# Pop-up banner adverts



## Bartsimpsonhead (Aug 14, 2011)

Does anyone else get these bloody annoying pop-up banner adverts that have started to appear below each picture people post in threads, and just today the large ones that run along the bottom of the screen?

They on appear on the TT Forum (not on any other sites I read), and I've got the preferences on my iPad set to block pop-up ads. Anyone else with an iPad or other device get these? And any suggestions on how to disable/block them?

Thanks.


----------



## John-H (Jul 13, 2005)

The extra banner ads are usual when you are not logged on.


----------



## Bartsimpsonhead (Aug 14, 2011)

Oh, I didn't realise it was that. Kinda puts paid to casual browsing without logging on.

And just found out the other day there's a box to check when you do log-in that prevents you being automatically logged-out after a while. If I'd known that at the start of my forum participation it'd have saved me hours re-writing posts that disappeared when I tried to post them. That's bloody annoying to.


----------



## John-H (Jul 13, 2005)

That's caught me out quite a few times too. The keeping you logged in check box works to good effect but you still get logged out occasionally for security but far less.
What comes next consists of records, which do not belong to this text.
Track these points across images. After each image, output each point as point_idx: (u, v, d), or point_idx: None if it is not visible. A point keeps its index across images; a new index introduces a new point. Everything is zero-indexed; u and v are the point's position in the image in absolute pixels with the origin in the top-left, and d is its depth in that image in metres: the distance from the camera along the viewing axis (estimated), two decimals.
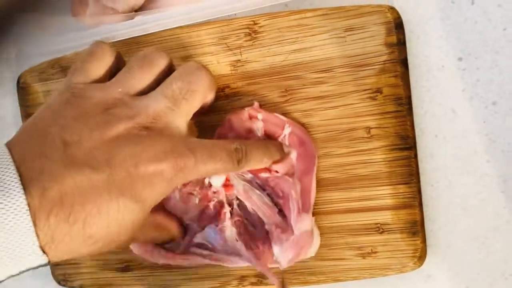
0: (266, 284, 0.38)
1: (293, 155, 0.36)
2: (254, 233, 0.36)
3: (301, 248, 0.35)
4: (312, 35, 0.35)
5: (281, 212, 0.36)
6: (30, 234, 0.26)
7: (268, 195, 0.36)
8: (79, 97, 0.30)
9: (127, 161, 0.28)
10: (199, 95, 0.32)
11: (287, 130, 0.36)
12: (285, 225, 0.35)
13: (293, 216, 0.35)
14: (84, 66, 0.32)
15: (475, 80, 0.34)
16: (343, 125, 0.35)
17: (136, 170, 0.28)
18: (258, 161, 0.34)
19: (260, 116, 0.36)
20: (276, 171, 0.35)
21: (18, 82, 0.44)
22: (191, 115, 0.32)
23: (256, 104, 0.36)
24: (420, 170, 0.35)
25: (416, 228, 0.34)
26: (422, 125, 0.35)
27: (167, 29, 0.38)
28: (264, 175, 0.36)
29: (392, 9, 0.34)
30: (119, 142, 0.29)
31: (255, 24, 0.36)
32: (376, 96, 0.34)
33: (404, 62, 0.34)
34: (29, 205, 0.26)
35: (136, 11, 0.38)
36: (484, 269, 0.35)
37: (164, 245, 0.38)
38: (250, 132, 0.36)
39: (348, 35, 0.34)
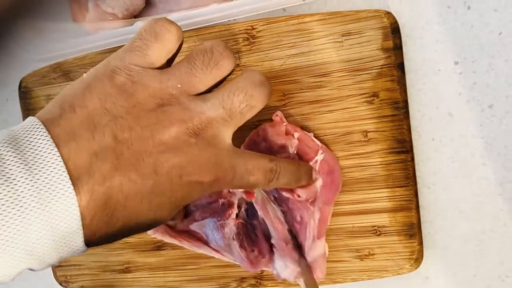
0: (265, 286, 0.39)
1: (319, 183, 0.35)
2: (254, 240, 0.37)
3: (317, 269, 0.36)
4: (310, 40, 0.36)
5: (290, 231, 0.36)
6: (79, 234, 0.26)
7: (282, 211, 0.36)
8: (134, 83, 0.28)
9: (173, 171, 0.28)
10: (255, 111, 0.30)
11: (320, 157, 0.35)
12: (292, 245, 0.36)
13: (307, 243, 0.35)
14: (143, 48, 0.29)
15: (471, 84, 0.34)
16: (340, 128, 0.36)
17: (179, 180, 0.28)
18: (287, 183, 0.33)
19: (296, 135, 0.36)
20: (298, 195, 0.35)
21: (20, 86, 0.44)
22: (237, 127, 0.30)
23: (280, 113, 0.36)
24: (417, 173, 0.35)
25: (413, 231, 0.35)
26: (419, 129, 0.36)
27: None
28: (285, 194, 0.36)
29: (388, 14, 0.34)
30: (168, 148, 0.28)
31: (254, 29, 0.37)
32: (373, 100, 0.35)
33: (400, 66, 0.34)
34: (79, 206, 0.25)
35: (135, 16, 0.38)
36: (480, 271, 0.35)
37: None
38: (282, 148, 0.36)
39: (345, 39, 0.35)
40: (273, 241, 0.36)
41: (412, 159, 0.35)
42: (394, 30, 0.34)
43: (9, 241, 0.25)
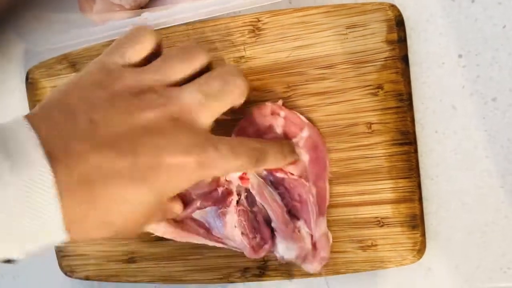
0: (269, 276, 0.39)
1: (306, 158, 0.36)
2: (256, 226, 0.37)
3: (322, 250, 0.36)
4: (315, 32, 0.36)
5: (289, 213, 0.37)
6: (56, 212, 0.25)
7: (279, 194, 0.37)
8: (112, 78, 0.29)
9: (152, 151, 0.28)
10: (231, 98, 0.32)
11: (305, 133, 0.36)
12: (293, 226, 0.36)
13: (313, 220, 0.36)
14: (122, 47, 0.31)
15: (475, 77, 0.35)
16: (344, 120, 0.36)
17: (160, 161, 0.28)
18: (274, 162, 0.34)
19: (282, 113, 0.36)
20: (291, 173, 0.36)
21: (26, 77, 0.45)
22: (217, 116, 0.31)
23: (280, 101, 0.37)
24: (420, 165, 0.36)
25: (416, 222, 0.35)
26: (422, 121, 0.36)
27: (172, 26, 0.38)
28: (280, 175, 0.36)
29: (393, 6, 0.34)
30: (146, 130, 0.28)
31: (259, 21, 0.37)
32: (377, 92, 0.35)
33: (404, 59, 0.35)
34: (55, 183, 0.25)
35: (142, 7, 0.38)
36: (483, 263, 0.36)
37: None
38: (269, 128, 0.36)
39: (350, 32, 0.35)
40: (273, 225, 0.37)
41: (416, 151, 0.35)
42: (398, 23, 0.34)
43: None
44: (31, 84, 0.44)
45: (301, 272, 0.38)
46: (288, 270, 0.39)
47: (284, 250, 0.36)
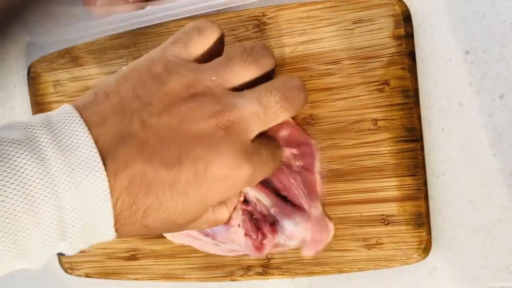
0: (272, 274, 0.39)
1: (289, 152, 0.36)
2: (256, 224, 0.36)
3: (320, 232, 0.35)
4: (321, 27, 0.35)
5: (289, 202, 0.36)
6: (109, 215, 0.26)
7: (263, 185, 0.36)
8: (170, 72, 0.28)
9: (198, 162, 0.27)
10: (287, 115, 0.31)
11: (284, 132, 0.35)
12: (291, 203, 0.36)
13: (303, 200, 0.35)
14: (186, 40, 0.30)
15: (482, 73, 0.34)
16: (350, 116, 0.36)
17: (204, 172, 0.28)
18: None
19: None
20: None
21: (28, 71, 0.44)
22: (265, 128, 0.31)
23: None
24: (426, 162, 0.35)
25: (422, 220, 0.35)
26: (429, 118, 0.35)
27: (177, 20, 0.38)
28: None
29: (400, 1, 0.34)
30: (197, 139, 0.28)
31: (264, 15, 0.37)
32: (384, 88, 0.35)
33: (411, 55, 0.34)
34: (108, 186, 0.26)
35: (146, 1, 0.38)
36: (488, 262, 0.35)
37: None
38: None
39: (356, 27, 0.35)
40: (272, 210, 0.36)
41: (422, 148, 0.35)
42: (405, 18, 0.34)
43: (42, 219, 0.25)
44: (32, 78, 0.44)
45: (304, 271, 0.38)
46: (291, 268, 0.38)
47: (292, 226, 0.35)
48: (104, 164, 0.26)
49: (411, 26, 0.34)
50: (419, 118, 0.35)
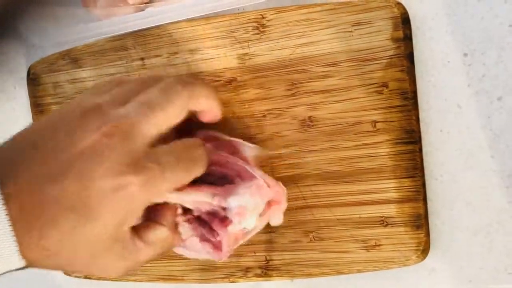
0: (271, 276, 0.39)
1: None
2: (212, 219, 0.34)
3: (274, 193, 0.35)
4: (320, 29, 0.36)
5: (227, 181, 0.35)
6: (10, 239, 0.25)
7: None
8: (73, 100, 0.31)
9: (83, 174, 0.27)
10: (175, 107, 0.30)
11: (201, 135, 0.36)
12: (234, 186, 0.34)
13: (241, 166, 0.34)
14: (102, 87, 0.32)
15: (480, 76, 0.34)
16: (349, 118, 0.36)
17: (91, 184, 0.26)
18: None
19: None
20: None
21: (28, 73, 0.44)
22: (165, 127, 0.30)
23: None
24: (425, 164, 0.35)
25: (420, 222, 0.35)
26: (427, 120, 0.36)
27: (176, 22, 0.38)
28: None
29: (399, 4, 0.34)
30: (82, 152, 0.27)
31: (263, 18, 0.37)
32: (382, 90, 0.35)
33: (410, 57, 0.34)
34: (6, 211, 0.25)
35: (146, 3, 0.38)
36: (487, 263, 0.35)
37: None
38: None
39: (355, 29, 0.35)
40: (215, 201, 0.33)
41: (420, 150, 0.35)
42: (404, 20, 0.34)
43: None
44: (32, 80, 0.44)
45: (302, 272, 0.38)
46: (290, 270, 0.38)
47: (236, 200, 0.33)
48: (5, 188, 0.26)
49: (409, 28, 0.34)
50: (417, 120, 0.35)
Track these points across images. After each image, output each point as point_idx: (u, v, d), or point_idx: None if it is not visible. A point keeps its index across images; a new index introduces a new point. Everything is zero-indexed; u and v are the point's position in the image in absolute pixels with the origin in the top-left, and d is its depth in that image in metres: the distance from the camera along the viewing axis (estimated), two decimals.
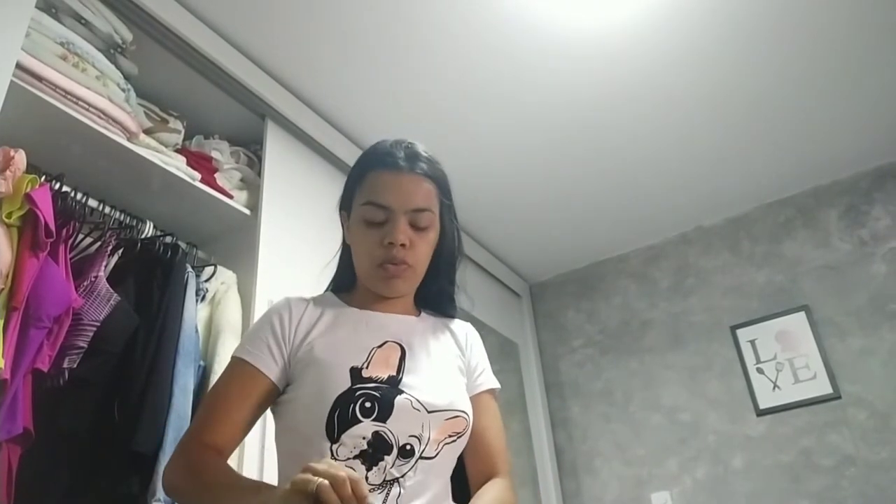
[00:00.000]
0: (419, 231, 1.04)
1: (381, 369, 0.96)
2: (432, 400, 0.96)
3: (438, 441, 0.95)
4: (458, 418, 0.98)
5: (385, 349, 1.00)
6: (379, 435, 0.90)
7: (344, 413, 0.90)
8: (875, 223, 2.72)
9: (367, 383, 0.94)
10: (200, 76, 1.88)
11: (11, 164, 1.25)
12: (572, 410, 3.14)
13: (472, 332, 1.19)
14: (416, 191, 1.04)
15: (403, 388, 0.95)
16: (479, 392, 1.10)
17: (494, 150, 2.51)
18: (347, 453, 0.89)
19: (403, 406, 0.93)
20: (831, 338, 2.64)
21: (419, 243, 1.04)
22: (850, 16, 2.05)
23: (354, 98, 2.20)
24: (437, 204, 1.07)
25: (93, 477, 1.31)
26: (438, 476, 0.97)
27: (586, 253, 3.32)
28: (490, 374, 1.15)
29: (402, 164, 1.05)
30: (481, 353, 1.17)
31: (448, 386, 1.02)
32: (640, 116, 2.41)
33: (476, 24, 1.98)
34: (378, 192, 1.04)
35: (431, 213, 1.05)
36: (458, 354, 1.12)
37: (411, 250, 1.02)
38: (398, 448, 0.91)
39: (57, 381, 1.28)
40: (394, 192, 1.03)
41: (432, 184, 1.07)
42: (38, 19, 1.42)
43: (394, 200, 1.02)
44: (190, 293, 1.58)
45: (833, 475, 2.46)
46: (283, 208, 1.95)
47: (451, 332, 1.15)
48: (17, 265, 1.22)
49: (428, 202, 1.05)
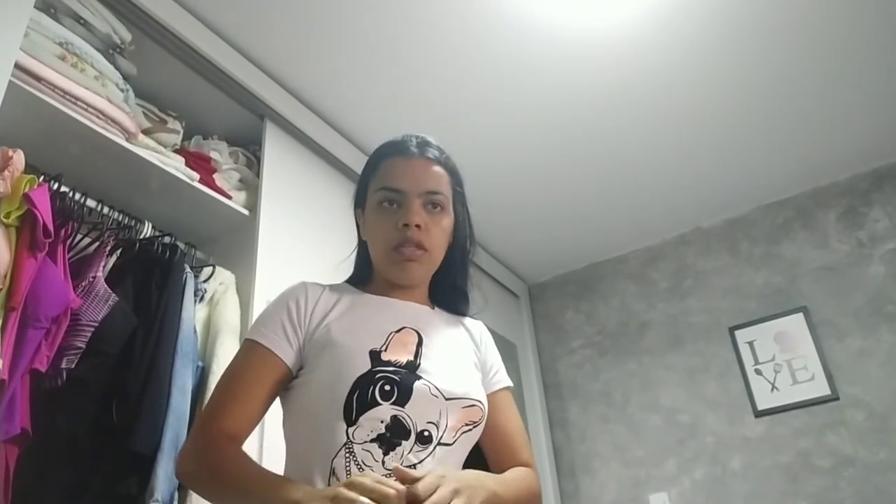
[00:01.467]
0: (433, 214, 1.05)
1: (400, 353, 0.96)
2: (450, 388, 0.95)
3: (455, 429, 0.95)
4: (474, 407, 0.98)
5: (402, 334, 1.00)
6: (397, 419, 0.89)
7: (363, 395, 0.89)
8: (873, 225, 2.72)
9: (386, 366, 0.93)
10: (199, 77, 1.88)
11: (10, 164, 1.25)
12: (571, 411, 3.14)
13: (486, 332, 1.20)
14: (429, 174, 1.07)
15: (422, 374, 0.95)
16: (496, 390, 1.11)
17: (493, 150, 2.51)
18: (364, 436, 0.88)
19: (422, 391, 0.92)
20: (829, 339, 2.65)
21: (433, 227, 1.04)
22: (849, 17, 2.05)
23: (353, 99, 2.20)
24: (450, 190, 1.09)
25: (91, 477, 1.30)
26: (454, 465, 0.96)
27: (585, 254, 3.32)
28: (505, 372, 1.16)
29: (413, 150, 1.08)
30: (495, 353, 1.18)
31: (464, 375, 1.02)
32: (639, 117, 2.41)
33: (476, 25, 1.99)
34: (391, 176, 1.06)
35: (444, 196, 1.07)
36: (474, 349, 1.13)
37: (426, 233, 1.03)
38: (416, 434, 0.90)
39: (55, 381, 1.28)
40: (407, 176, 1.05)
41: (444, 169, 1.09)
42: (36, 19, 1.42)
43: (407, 183, 1.04)
44: (188, 293, 1.58)
45: (831, 476, 2.46)
46: (281, 209, 1.95)
47: (466, 328, 1.16)
48: (16, 265, 1.22)
49: (440, 185, 1.07)
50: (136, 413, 1.34)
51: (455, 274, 1.15)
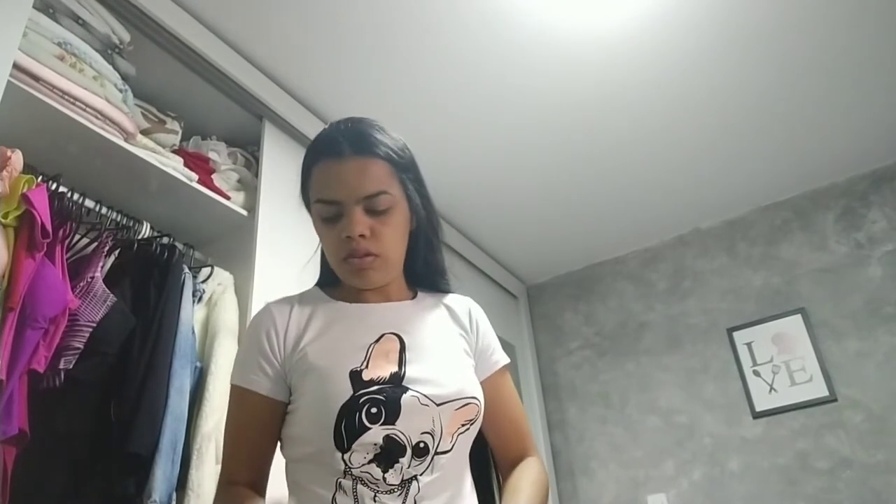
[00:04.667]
0: (379, 216, 0.97)
1: (382, 367, 0.92)
2: (439, 391, 0.92)
3: (452, 433, 0.92)
4: (469, 406, 0.94)
5: (382, 343, 0.96)
6: (390, 438, 0.87)
7: (350, 422, 0.87)
8: (871, 226, 2.73)
9: (369, 387, 0.90)
10: (198, 77, 1.87)
11: (8, 165, 1.25)
12: (569, 412, 3.14)
13: (476, 309, 1.14)
14: (365, 176, 0.96)
15: (408, 385, 0.91)
16: (494, 371, 1.08)
17: (492, 151, 2.51)
18: (361, 460, 0.87)
19: (411, 404, 0.89)
20: (827, 340, 2.65)
21: (382, 230, 0.97)
22: (848, 18, 2.06)
23: (352, 99, 2.20)
24: (396, 182, 0.99)
25: (89, 478, 1.30)
26: (456, 468, 0.95)
27: (583, 255, 3.32)
28: (501, 350, 1.11)
29: (344, 149, 0.97)
30: (489, 331, 1.12)
31: (454, 372, 0.98)
32: (637, 119, 2.41)
33: (475, 26, 1.99)
34: (324, 186, 0.98)
35: (388, 194, 0.97)
36: (461, 334, 1.07)
37: (373, 239, 0.96)
38: (412, 448, 0.88)
39: (53, 381, 1.27)
40: (340, 184, 0.96)
41: (384, 162, 0.98)
42: (35, 19, 1.42)
43: (342, 192, 0.96)
44: (187, 294, 1.58)
45: (829, 477, 2.46)
46: (280, 209, 1.95)
47: (450, 311, 1.10)
48: (14, 266, 1.22)
49: (381, 184, 0.97)
50: (133, 414, 1.34)
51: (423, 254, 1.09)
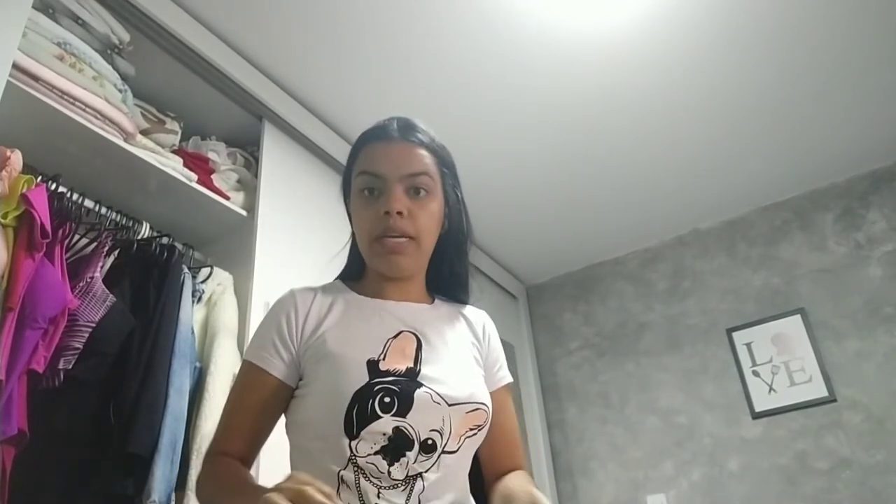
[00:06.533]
0: (418, 199, 0.99)
1: (399, 361, 0.93)
2: (452, 393, 0.93)
3: (460, 435, 0.92)
4: (478, 411, 0.95)
5: (400, 339, 0.97)
6: (399, 430, 0.88)
7: (363, 409, 0.88)
8: (871, 227, 2.73)
9: (385, 377, 0.90)
10: (198, 77, 1.87)
11: (8, 165, 1.25)
12: (568, 412, 3.14)
13: (489, 323, 1.15)
14: (411, 157, 1.01)
15: (423, 381, 0.92)
16: (498, 387, 1.09)
17: (492, 151, 2.51)
18: (368, 449, 0.87)
19: (423, 399, 0.90)
20: (827, 341, 2.65)
21: (419, 213, 0.98)
22: (847, 19, 2.06)
23: (352, 100, 2.20)
24: (437, 171, 1.03)
25: (88, 478, 1.30)
26: (460, 469, 0.95)
27: (583, 255, 3.32)
28: (507, 368, 1.13)
29: (394, 133, 1.03)
30: (499, 347, 1.14)
31: (467, 377, 0.99)
32: (637, 119, 2.41)
33: (474, 27, 1.99)
34: (370, 161, 1.01)
35: (429, 177, 1.00)
36: (475, 343, 1.09)
37: (410, 220, 0.97)
38: (419, 443, 0.88)
39: (52, 382, 1.28)
40: (387, 159, 1.00)
41: (428, 151, 1.03)
42: (35, 20, 1.42)
43: (387, 167, 0.99)
44: (186, 294, 1.58)
45: (828, 478, 2.47)
46: (279, 210, 1.95)
47: (467, 320, 1.11)
48: (13, 266, 1.22)
49: (424, 167, 1.01)
50: (132, 414, 1.34)
51: (451, 260, 1.10)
Incidentally, the losing a post scenario can be averted by copying to clipboard before submitting just in case. Sometimes you can go back a page and the edit window will still be intact although this seems browser/OS specific e.g IE on XP does not retain the text but Dolphin HD on Android does. Previewing a long post at various stages provides a good way of retaining a temporary backup whilst writing - just go back. You might need to refresh the page if it was previewed. You can log in on a separate browser window so as not to disturb the first. A few tricks - I hope that helps


----------



## Bartsimpsonhead (Aug 14, 2011)

Thanks for the tips. Sometimes when I've been lucky just hitting the back button's brought me back to the compose window and some- if not all-of the text has been there. Though more often than not its gone. Still, we live and learn...


----------